Completed

Enhancing Networks for Resilience

This project investigates the role that the Southern Grampians Glenelg Primary Care Partnership could play in supporting learning and networking for disaster preparedness

This project investigated the role that the Southern Grampians Glenelg Primary Care Partnership (SGGPCP) could play in supporting learning and networking for disaster preparedness.

The National Strategy for Disaster Resilience (NSDR) recognises that the strength of partnerships and networks in the non-government and community sector are fundamental for enhancing disaster resilience (COAG 2011). SGGPCP, in collaboration with RMIT University, therefore sought to examine how networks developed through SGGPCP might contribute to disaster resilience outcomes, specifically disaster preparedness.

Stage One of the project identified that networking and applied learning both have a significant relationship with preparedness activities, but that further understanding of networking enablers and pathways to the application of learning were required. The Stage One report can be found here.

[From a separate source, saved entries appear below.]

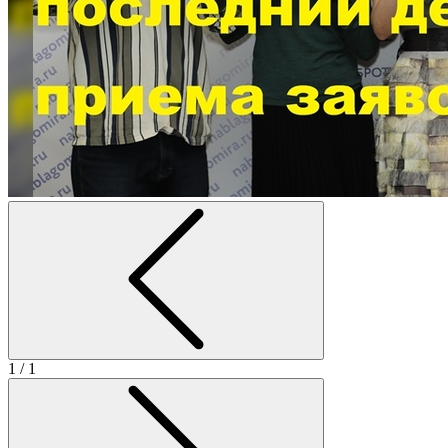
1
/ 1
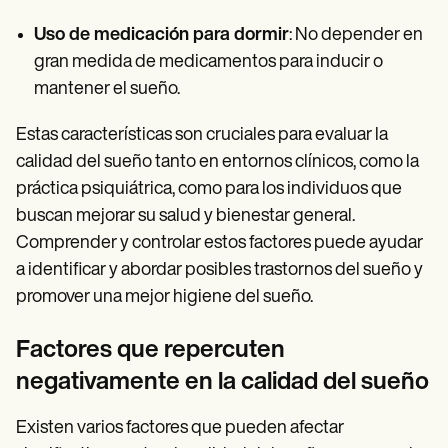
Uso de medicación para dormir
: No depender en
gran medida de medicamentos para inducir o
mantener el sueño.
Estas características son cruciales para evaluar la
calidad del sueño tanto en entornos clínicos, como la
práctica psiquiátrica, como para los individuos que
buscan mejorar su salud y bienestar general.
Comprender y controlar estos factores puede ayudar
a identificar y abordar posibles trastornos del sueño y
promover una mejor higiene del sueño.
Factores que repercuten
negativamente en la calidad del sueño
Existen varios factores que pueden afectar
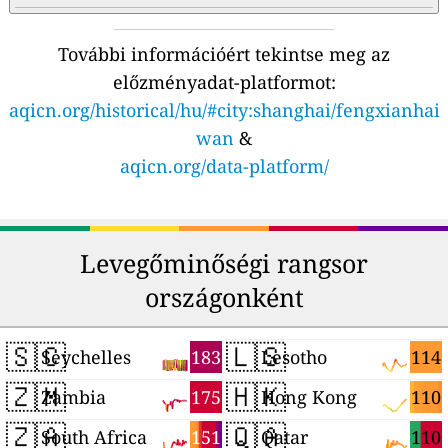
További információért tekintse meg az
előzményadat-platformot:
aqicn.org/historical/hu/#city:shanghai/fengxianhai
wan
&
aqicn.org/data-platform/
Levegőminőségi rangsor
országonként
🇸🇨
🇱🇸
183
114
Seychelles
Lesotho
🇿🇲
🇭🇰
175
110
Zambia
Hong Kong
🇿🇦
🇶🇦
151
110
South Africa
Qatar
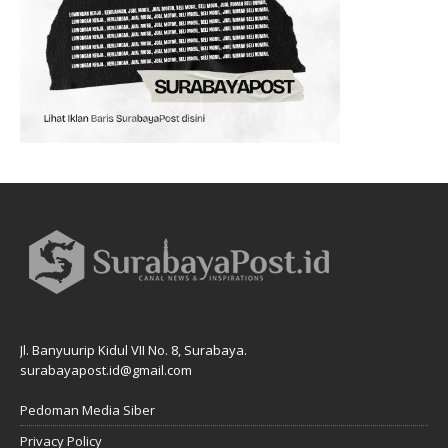
Jl. Banyuurip Kidul VII No. 8, Surabaya.
surabayapost.id@gmail.com
Pedoman Media Siber
Privacy Policy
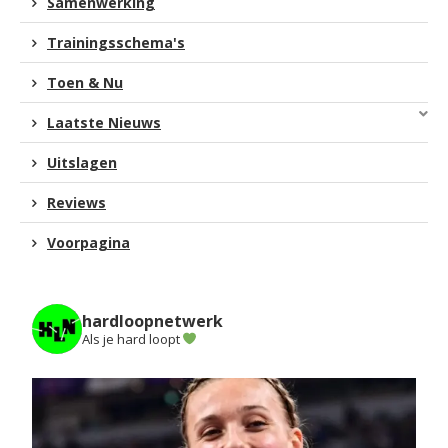
Samenwerking
Trainingsschema's
Toen & Nu
Laatste Nieuws
Uitslagen
Reviews
Voorpagina
hardloopnetwerk
Als je hard loopt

Stage Two investigated these questions of network enablers and the role that SGGPCP could play in facilitating such networking and learning in the context of disaster preparedness. This stage was conducted in three distinct phases and investigated both formal and informal learning.

Phase One evaluated what networking and applied learning resulted from a formal learning approach using a desk-top heatwave and fire scenario in two workshops with health and community care workers. Networking was assessed using social network analysis (SNA) and applied learning was evaluated by using Kirkpatrick’s training evaluation framework. Enablers and barriers for applied learning were also identified in Phase One.

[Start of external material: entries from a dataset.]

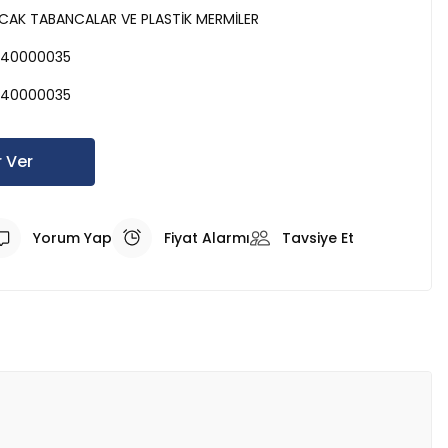
AK TABANCALAR VE PLASTİK MERMİLER
40000035
40000035
 Ver
Yorum Yap
Fiyat Alarmı
Tavsiye Et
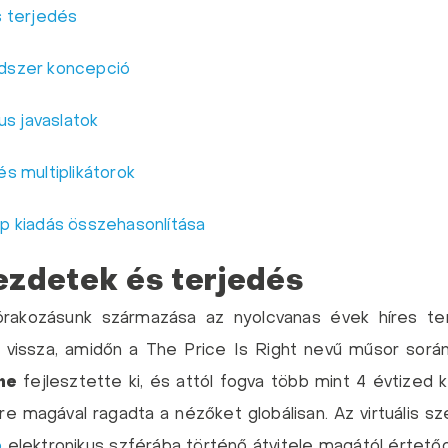
s terjedés
dszer koncepció
us javaslatok
s multiplikátorok
p kiadás összehasonlítása
ezdetek és terjedés
zórakozásunk származása az nyolcvanas évek híres ten
vissza, amidőn a The Price Is Right nevű műsor során
ne
fejlesztette ki, és attól fogva több mint 4 évtized ke
e magával ragadta a nézőket globálisan. Az virtuális sz
o
elektronikus szférába történő átvitele magától értetőd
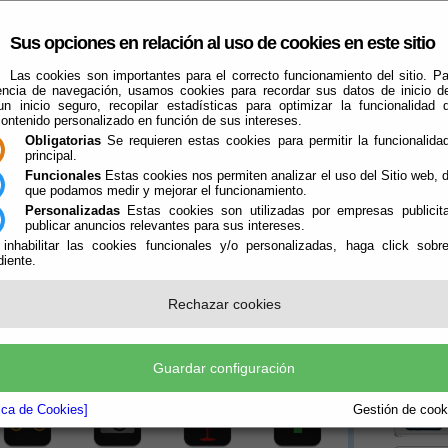
Sus opciones en relación al uso de cookies en este sitio
Las cookies son importantes para el correcto funcionamiento del sitio. Pa
encia de navegación, usamos cookies para recordar sus datos de inicio d
 un inicio seguro, recopilar estadísticas para optimizar la funcionalidad d
contenido personalizado en función de sus intereses.
Obligatorias
Se requieren estas cookies para permitir la funcionalidad
principal.
Funcionales
Estas cookies nos permiten analizar el uso del Sitio web,
que podamos medir y mejorar el funcionamiento.
El Ayuntamiento
Turismo
Qué Hacer Cuando
Guías
Farma
Personalizadas
Estas cookies son utilizadas por empresas publicita
publicar anuncios relevantes para sus intereses.
 inhabilitar las cookies funcionales y/o personalizadas, haga click sobr
iente.
 Fondón ...
Rechazar cookies
Boletín
Guardar configuración
la P
ónde Comer
Videos
La Comarca
P.Histórico
tica de Cookies]
Gestión de cooki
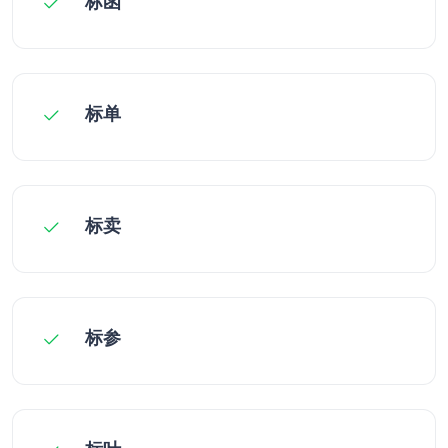
标函
标单
标卖
标参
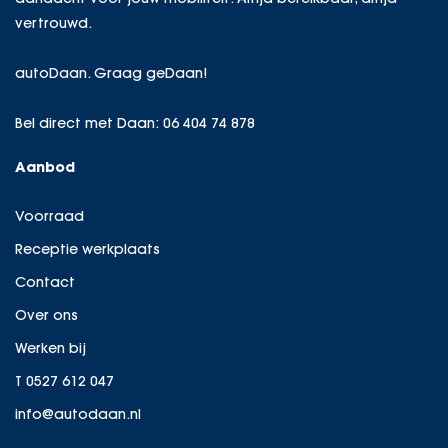
vertrouwd.
autoDaan. Graag geDaan!
Bel direct met Daan:
06 404 74 878
Aanbod
Voorraad
Receptie werkplaats
Contact
Over ons
Werken bij
T 0527 612 047
info@autodaan.nl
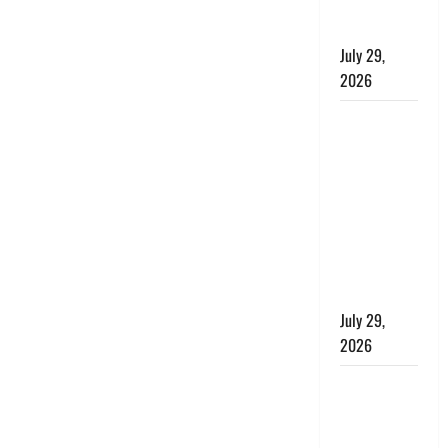
संतुलन भी
रहेगा सुरक्षित’
July 29,
2026
राहुल गांधी के
बयान पर
लोकसभा में
भारी हंगामा,
संसदीय कार्य
मंत्री ने जताई
आपत्ति, बोले-
माफी मांगो
July 29,
2026
Dehradun:
जाखन नदी में
बही 12 साल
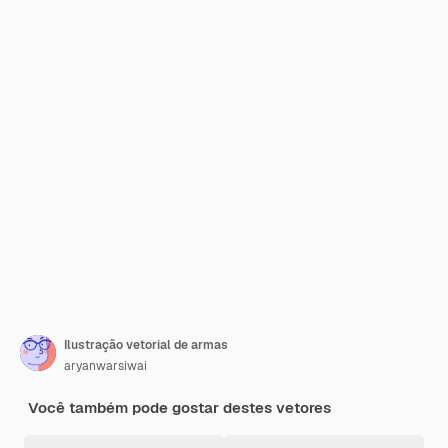
Ilustração vetorial de armas
aryanwarsiwai
Você também pode gostar destes vetores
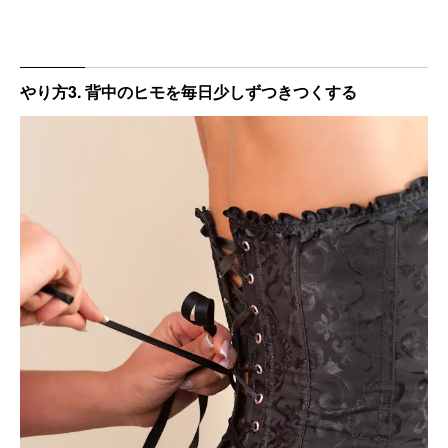
やり方3. 背中のヒモを毎日少しずつきつくする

Phase Two investigated informal learning by analysing the conditions that facilitated informal learning within four different, regular network meetings – both informal and formally convened meetings. It also identified the enablers and barriers to networking.

Phase three involved a community-based information distribution approach called ‘pass-the-parcel’, which identified reported change in community-member actions after receiving a parcel of heatwave related information and objects.

The Stage Two report can be found here.